Smartphone statistics, 2008

tote_b5 | 12 March, 2009 17:16

Gartner released their statistics about worldwide smartphone sales, which contains useful information not only the previous quarter (Q4 2008), but the whole past year. I'd like to share the following two figures with you:



Comments:
  • Nokia is still #1, but it's market position is seriously challenged by RIM, Apple and HTC.
  • Even Apple is suffering from decreased sales in Q4, but that didn't prevent them from being ranked as the third vendor by sales.


Comments:
  • Symbian had lived better days a year ago, but it's still a bit more than 50% of smartphones that runs this operating system.
  • RIM and Mac OS X performed exceptionally well even during the tough economical situation.
  • Although the share of Windows Mobile shrank a bit, it still maintains its third position. Only blinds can't see that not for long.

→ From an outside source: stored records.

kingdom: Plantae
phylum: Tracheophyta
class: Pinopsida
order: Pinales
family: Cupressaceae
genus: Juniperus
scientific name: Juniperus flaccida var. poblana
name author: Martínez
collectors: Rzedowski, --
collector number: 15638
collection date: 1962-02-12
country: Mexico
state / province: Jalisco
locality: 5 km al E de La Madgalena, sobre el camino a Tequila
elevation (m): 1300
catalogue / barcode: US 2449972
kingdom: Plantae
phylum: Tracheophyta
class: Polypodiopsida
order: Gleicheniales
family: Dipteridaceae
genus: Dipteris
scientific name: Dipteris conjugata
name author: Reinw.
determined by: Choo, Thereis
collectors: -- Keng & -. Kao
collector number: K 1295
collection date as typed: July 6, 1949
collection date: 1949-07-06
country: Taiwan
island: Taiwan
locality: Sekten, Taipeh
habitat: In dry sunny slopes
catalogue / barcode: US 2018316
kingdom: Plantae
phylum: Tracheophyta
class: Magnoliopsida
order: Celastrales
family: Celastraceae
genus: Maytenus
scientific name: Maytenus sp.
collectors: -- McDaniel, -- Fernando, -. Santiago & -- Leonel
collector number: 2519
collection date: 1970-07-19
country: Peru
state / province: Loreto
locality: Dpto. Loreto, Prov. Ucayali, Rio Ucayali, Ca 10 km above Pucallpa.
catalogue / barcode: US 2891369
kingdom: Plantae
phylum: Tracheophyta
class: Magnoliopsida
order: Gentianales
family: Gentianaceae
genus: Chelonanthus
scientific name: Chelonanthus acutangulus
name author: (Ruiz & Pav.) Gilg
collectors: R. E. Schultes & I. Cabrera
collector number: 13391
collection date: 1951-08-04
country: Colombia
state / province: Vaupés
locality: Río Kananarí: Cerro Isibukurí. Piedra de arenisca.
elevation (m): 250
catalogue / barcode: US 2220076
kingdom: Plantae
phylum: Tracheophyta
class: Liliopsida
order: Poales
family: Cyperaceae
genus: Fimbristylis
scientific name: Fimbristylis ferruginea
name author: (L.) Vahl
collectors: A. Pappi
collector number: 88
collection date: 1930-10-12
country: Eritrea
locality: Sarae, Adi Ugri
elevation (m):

Finally, some words on regional sales:
  • Dramatic increase (69%) is experienced in sales of smartphone in North-America, which now accounts for 20% of mobile phones in this region. Carriers are agressivelypushing data plans that is beneficial for vendors, too, offering vertical mobile solutions from hardware manufacturing to providing developer SDKs to cloud services.
  • While overall device sales dropped, Asia/Pacific recorded a 2.3% growth in smartphone sales.
  • EMEA region were up by only 2%, Western-Europe sales increased by 9.6%. Samsung drove sales in 2008 with Omnia as its most successful product.

Tote

RSSComments

Thanks!

Sorcery-ltd | 12/03/2009, 18:26

Hi Tote,

Thanks for posting this - I've been waiting for these figures to come out. Although it wasn't mentioned in the full report, I think the market share for Symbian in Q4 was pretty much the same as Q3, no significant further decline.

I agree with you completely on Microsoft, certainly in the short term and probably for good. Their sales have been relying on Samsung Omnia (but next-gen Omnia HD is a Symbian product instead) and HTC (who are now the biggest fans of Android). Microsoft is now relying on (or probably paying lots to) LG to keep them alive in this market, I'm sure LG will find the same as everyone else - it's just not a very good platform.

I hope in future that they'll include Android separately from Linux, since the fact that Linux is under the hood is pretty irrelevant for Android... and it'd be good to know exactly what the figures are.